1864 -- 150 years ago: Miss McCorkindale has opened millinery rooms over Gimbel's dry goods store, where she offers a choice lot of millinery goods, which she will manufacture to order.
1889 -- 125 years ago: The little South Park Presbyterian chapel celebrated it first Easter decorated with flowers for an afternoon worship service attended by a large congregation.
1914 -- 100 years ago: The Wennerberg Chorus of Augustana College has returned from a 2,000-mile tour in the Eastern states and Illinois.

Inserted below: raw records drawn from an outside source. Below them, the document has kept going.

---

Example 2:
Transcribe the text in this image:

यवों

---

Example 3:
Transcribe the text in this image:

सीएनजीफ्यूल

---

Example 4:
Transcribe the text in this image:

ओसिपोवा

1939 -- 75 years ago: Col. Charles Lindbergh has stated that he is convinced that Germany's air force is equal to the combined sky fleets of her potential European foes.
1964 -- 50 years ago: Small gas motors may be permitted on boats in the lake to be built in Loud Thunder Forest Preserve. The prospect was discussed yesterday at a meeting of the Rock Island County Forest Preserve Commission.
1989 -- 25 years ago: The annual Dispatch/Rock Island Argus Spelling Bee continues to be a family tradition. Ed Lee, an eighth-grader at John Deere Junior High School, Moline, is the 1989 spelling bee champion from among 49 top spellers in Rock Island, Henry and Mercer counties. He advances to the competition in Washington, D.C. Runnerup was Ed's sister, Susan.